Of course I have not fished in Ohio yet so Im not sure if these will still work for me once I get moved up there. I really hope so because I have boxes (20 gallon storage tots) full of this stuff.


----------



## got me hooked (Apr 10, 2010)

chigger craw texas rigged
top water zoom trick worm
popper or scum frog


----------



## jackal_727 (Feb 16, 2010)

Texas rigged purple worm(culprit)
Buzzbait
Original Rapala minnow


----------



## devildog#1 (Jan 21, 2007)

1. 4" spider grub green pumpkin

2. rapala dt4 hot mustard

3. 4" yum dinger green pumpkin red flake


----------



## NoWake (Mar 6, 2010)

buzz bait 
spro frog
dt10


----------



## bman (Apr 20, 2009)

1.) spinnerbait (love it; big producer but I do use it a ton)

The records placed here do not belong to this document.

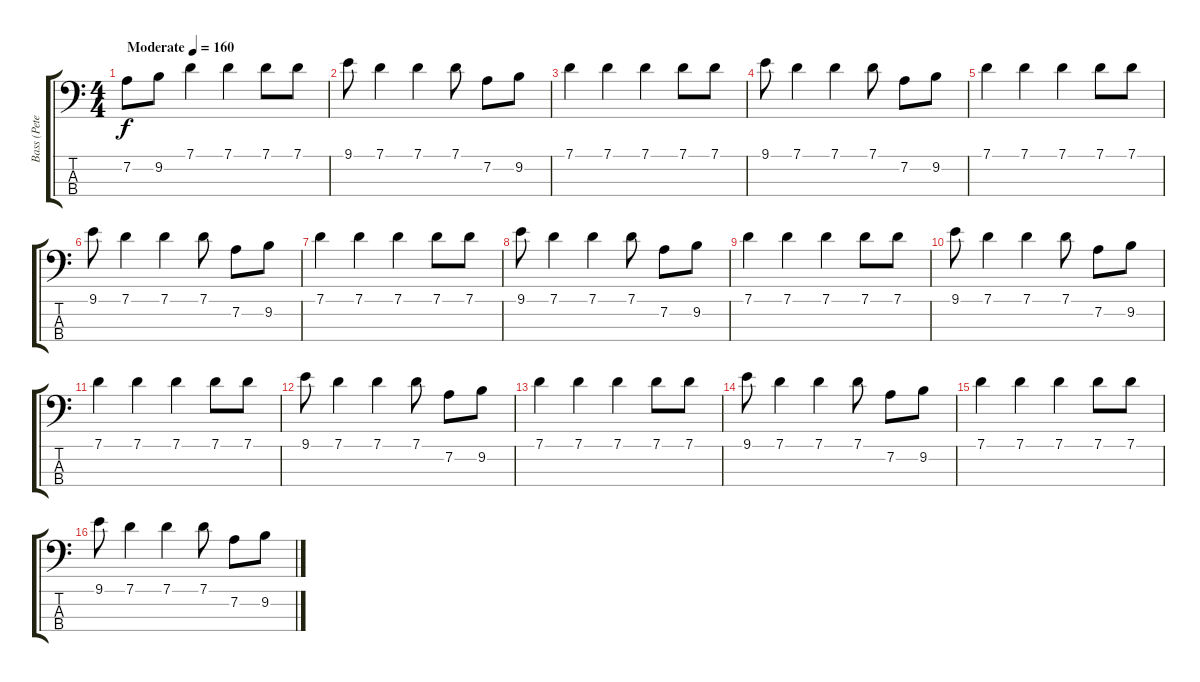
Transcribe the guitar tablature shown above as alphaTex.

\track ("Bass (Peter Hook)" "Bass (Pete") {instrument electricbasspick}
\staff {score tabs}
\tuning (G2 D2 A1 E1) {hide}
\ts (4 4)
\tempo (160 "Moderate")
\clef f4
\ks c
7.2.8{dy f instrument electricbasspick} 9.2.8 7.1.4 7.1.4 7.1.8 7.1.8 |
9.1.8 7.1.4 7.1.4 7.1.8 7.2.8 9.2.8 |
7.1.4 7.1.4 7.1.4 7.1.8 7.1.8 |
9.1.8 7.1.4 7.1.4 7.1.8 7.2.8 9.2.8 |
7.1.4 7.1.4 7.1.4 7.1.8 7.1.8 |
9.1.8 7.1.4 7.1.4 7.1.8 7.2.8 9.2.8 |
7.1.4 7.1.4 7.1.4 7.1.8 7.1.8 |
9.1.8 7.1.4 7.1.4 7.1.8 7.2.8 9.2.8 |
7.1.4 7.1.4 7.1.4 7.1.8 7.1.8 |
9.1.8 7.1.4 7.1.4 7.1.8 7.2.8 9.2.8 |
7.1.4 7.1.4 7.1.4 7.1.8 7.1.8 |
9.1.8 7.1.4 7.1.4 7.1.8 7.2.8 9.2.8 |
7.1.4 7.1.4 7.1.4 7.1.8 7.1.8 |
9.1.8 7.1.4 7.1.4 7.1.8 7.2.8 9.2.8 |
7.1.4 7.1.4 7.1.4 7.1.8 7.1.8 |
9.1.8 7.1.4 7.1.4 7.1.8 7.2.8 9.2.8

2.) fluke (my "get a bite" lure)

3.) zoom frog (effective at times and oh so fun!)

What I plan to use more of in 2010:

1.) Sweet Beaver

2.) Charmers craw

3.) shaky head and wacky worms

Biggest LMB 8 lbs 2 oz caught on a large rapala shad rap (KY Lake)
Biggest SMB 5 lbs 8 oz caught on a white spinnerbait (KY Lake)


----------